- Selected passage -
- - - -

School and former synagogue in Brent, London

The Dollis Hill Synagogue is a former Orthodox Jewish congregation and synagogue, that is located in Dollis Hill, in the Borough of Brent, London, England, in the United Kingdom. The congregation operated from 1938 until 2011 and worshipped in the Ashkenazi rite.

== History ==
The congregation first came together in the early part of the 20th century, following an increase of Jewish immigration from the European continent to London. The congregation first met in a private house, then began to rent meeting halls in order to accommodate an increase in worshippers. The original synagogue was created in 1933 for £1,400, but the congregation quickly outgrew it and in February 1937 construction began on a larger building.

Designed by Sir Owen Williams, who served as both architect and engineer on the project, the completed two-storey concrete structure was designed to accommodate 324 men at ground level and 316 women at gallery level. The synagogue's design featured two unusual window patterns that were meant to suggest Jewish religious symbolism: a hexagon, which Williams meant to suggest the Star of David, and an inverted arch, which was inspired by the outline of a seven-candle menorah. Although the building was consecrated in 1938 as a district member of the United Synagogue, the congregation expressed displeasure with the finished structure and Williams returned a portion of his design fee in view of this dissatisfaction.

In January 1947, Dollis Hill Synagogue was one of several London synagogues that were vandalised following news of the whipping of kidnapped British troops by Jewish terrorists in the British Mandate of Palestine. Religious books were destroyed by an incensed crowd and graffiti bearing the message "You whip, we burn" was scrawled on the wall.

=== Sale of building and use as a school ===
In June 1993, Dollis Hill Synagogue was one of seven British congregations named by United Synagogue as having had “chronic deficits.” By this period, the congregation’s numbers had dropped to 300 families, with half of the congregation over the age of 70.

In February 1995, the building was sold to the organizers of the Avigdor Hirsch Torah Temimah Primary School. The synagogue's congregation moved its religious services to a smaller adjacent building. The services subsequently reverted to the use of what had since become the school hall in the original synagogue building. By 2011, and following many years of continuing declining membership, the congregation numbered approximately 130 members, mostly aged over 70, and in many cases no longer living close to the synagogue; and the congregation, which had for some time ceased holding religious services other than on Saturday mornings (the Sabbath) and holy days, found itself unable to muster a regular minyan (quorum) for services. In July 2011 the decision was taken to formally disband the congregation.

- - - -

- Excerpted data -
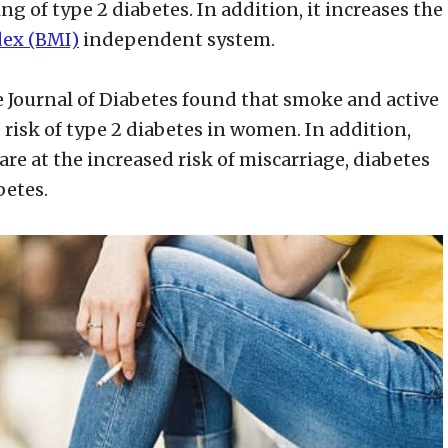
g of type 2 diabetes. In addition, it increases the
dex (BMI)
independent system.
e Journal of Diabetes found that smoke and active
risk of type 2 diabetes in women. In addition,
are at the increased risk of miscarriage, diabetes
betes.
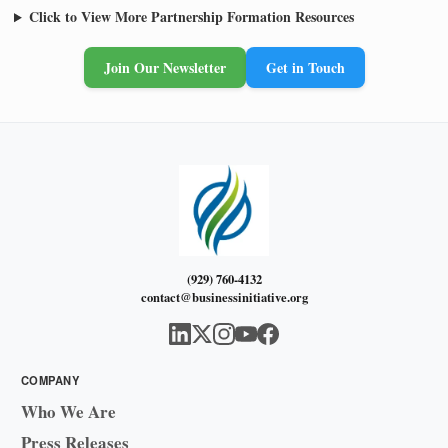
Click to View More Partnership Formation Resources
Join Our Newsletter
Get in Touch
(929) 760-4132
contact@businessinitiative.org
COMPANY
Who We Are
Press Releases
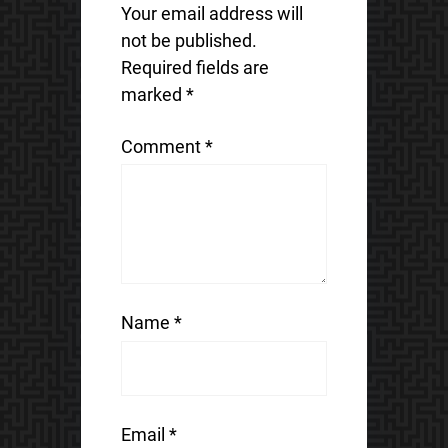
Your email address will
not be published.
Required fields are
marked
*
Comment
*
Name
*
Email
*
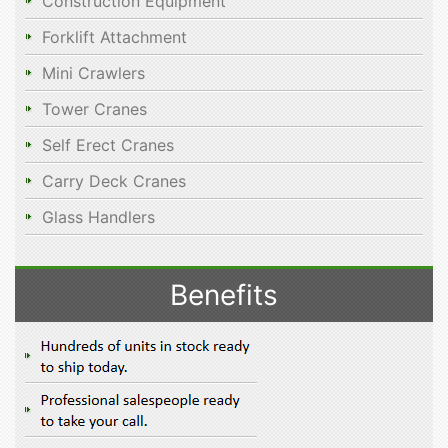
Construction Equipment
Forklift Attachment
Mini Crawlers
Tower Cranes
Self Erect Cranes
Carry Deck Cranes
Glass Handlers
Benefits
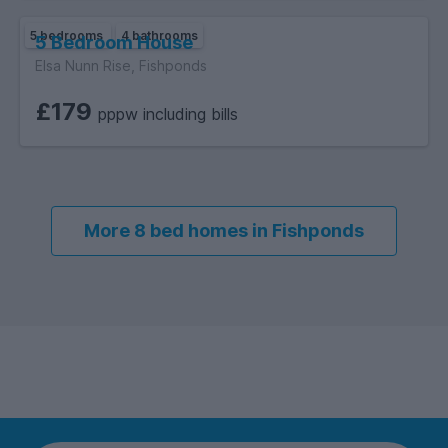
5 bedrooms
4 bathrooms
5 Bedroom House
Elsa Nunn Rise, Fishponds
£179
pppw including bills
More 8 bed homes in Fishponds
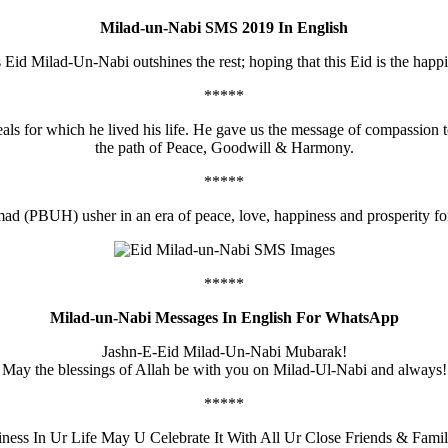
Milad-un-Nabi SMS 2019 In English
is Eid Milad-Un-Nabi outshines the rest; hoping that this Eid is the happ
*****
deals for which he lived his life. He gave us the message of compassion
the path of Peace, Goodwill & Harmony.
*****
d (PBUH) usher in an era of peace, love, happiness and prosperity 
*****
Milad-un-Nabi Messages In English For WhatsApp
Jashn-E-Eid Milad-Un-Nabi Mubarak!
May the blessings of Allah be with you on Milad-Ul-Nabi and always!
*****
ness In Ur Life May U Celebrate It With All Ur Close Friends & F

- - - -

Write out the stretch of the Dollis Hill Synagogue passage from "In February 1995, the" through "disband the congregation.". The records were taken from a different source than the text.

- Task response -
In February 1995, the building was sold to the organizers of the Avigdor Hirsch Torah Temimah Primary School. The synagogue's congregation moved its religious services to a smaller adjacent building. The services subsequently reverted to the use of what had since become the school hall in the original synagogue building. By 2011, and following many years of continuing declining membership, the congregation numbered approximately 130 members, mostly aged over 70, and in many cases no longer living close to the synagogue; and the congregation, which had for some time ceased holding religious services other than on Saturday mornings (the Sabbath) and holy days, found itself unable to muster a regular minyan (quorum) for services. In July 2011 the decision was taken to formally disband the congregation.